BTW, I didn’t say what department he’s in. I saw technicians in 4 departments during that visit.
powayseller
ParticipantI don’t have a life either :), and thanks for all the comments.
I checked the Labor market data, which lists employees by the type of employer (so janitors at realtor offices are listed under real estate). Out of 1.3 million jobs,
law firms employ 11,800
scientific research and development 71,000Most of our employment is in
retail 219,000
construction. 95,700 + ? (10% of 1 mil in CA)
gambling/restaurants 154,700
real estate,lending,insurance 83,800So there may be a handful of people who get promotions to cover their ARMs. It doesn’t matter if you are a lawyer earning $200K, only that your salary goes UP 30-50%. This is a subset of the professional category.
Let’s give you the benefit of the doubt, and say that 5% of ARM holders will get 50% pay raises and afford the higher payments. What will the other 95% do?
Remember, I am looking at the big picture: you only need 30,000 motivated sellers at any time to start seriously reducing property values. The motivated sellers bring down the price for the other 1 million homes. It doesn’t matter if a few ARM holders can afford their higher payments or leave town or refinance. We’ve got a mass of people who used these as affordability products, and the trend will be set by them.
Not even Fannie Mae or the FDIC knows how big this problem is. Neither do I. I’m just having fun guessing (since I don’t have a life…)
powayseller
Participantsduuuude, do you think the market has more control than the Fed? I have no idea about that.
powayseller
Participantqcomer, the dollar falling only affects the exchange rate, I think. It will increase our exports and make imports more expensive, but it shouldn’t change housing prices, unless interest rates are dramatically affected by the Fed changing them to keep FCBs buying Treasuries again. So I don’t see how a falling dollar affects housing.

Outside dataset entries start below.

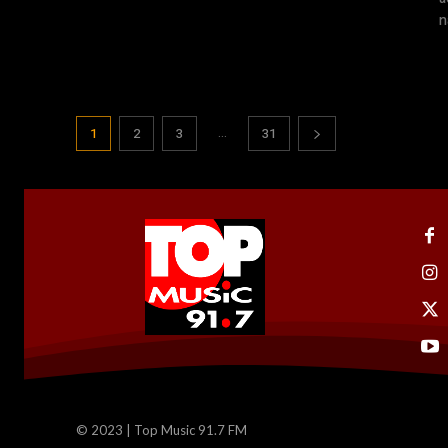
n
...
1
2
3
31
© 2023 | Top Music 91.7 FM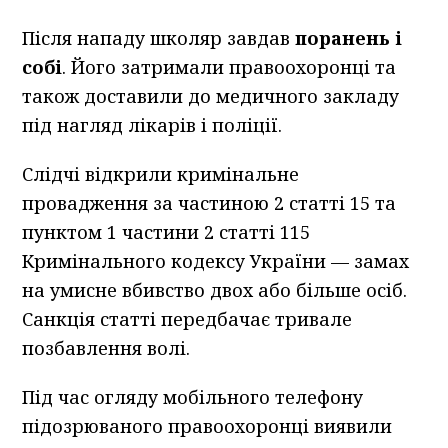
Після нападу школяр завдав
поранень і
собі
. Його затримали правоохоронці та
також доставили до медичного закладу
під нагляд лікарів і поліції.
Слідчі відкрили кримінальне
провадження за частиною 2 статті 15 та
пунктом 1 частини 2 статті 115
Кримінального кодексу України — замах
на умисне вбивство двох або більше осіб.
Санкція статті передбачає тривале
позбавлення волі.
Під час огляду мобільного телефону
підозрюваного правоохоронці виявили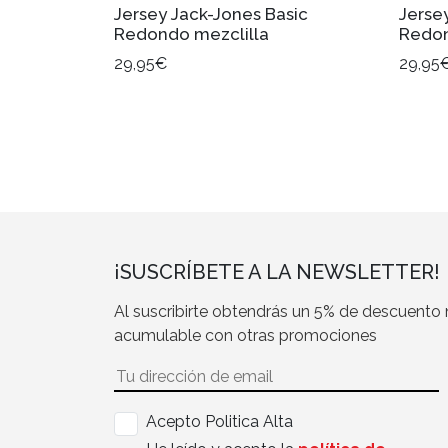
Jersey Jack-Jones Basic
Jerse
Redondo mezclilla
Redon
29,95€
29,95
¡SUSCRÍBETE A LA NEWSLETTER!
Al suscribirte obtendrás un 5% de descuento
acumulable con otras promociones
Acepto Politica Alta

I think we can have higher rates and a weaker dollar. As soon as the Fed stops raising, FCBs could stop buying Treasuries. They will instead buy assets in countries with stronger economies (less debt, more exports). We could have 7% Fed funds rate and a falling dollar. It’s certainly possible. The other countries are getting nervous about having so many US$, and want to diversify. This can cause them to sell dollars, and that makes the dollar weaker.
I think the Fed will keep raising rates as long as commodity prices are rising and feeding through to producer and consumer prices. They have to avoid letting inflation take hold. I am surprised that inflation signs are still showing up. Do you think they will stop in August?
powayseller
ParticipantI read an analysis today saying the Fed has no control, they’ve lost control and the market is in control.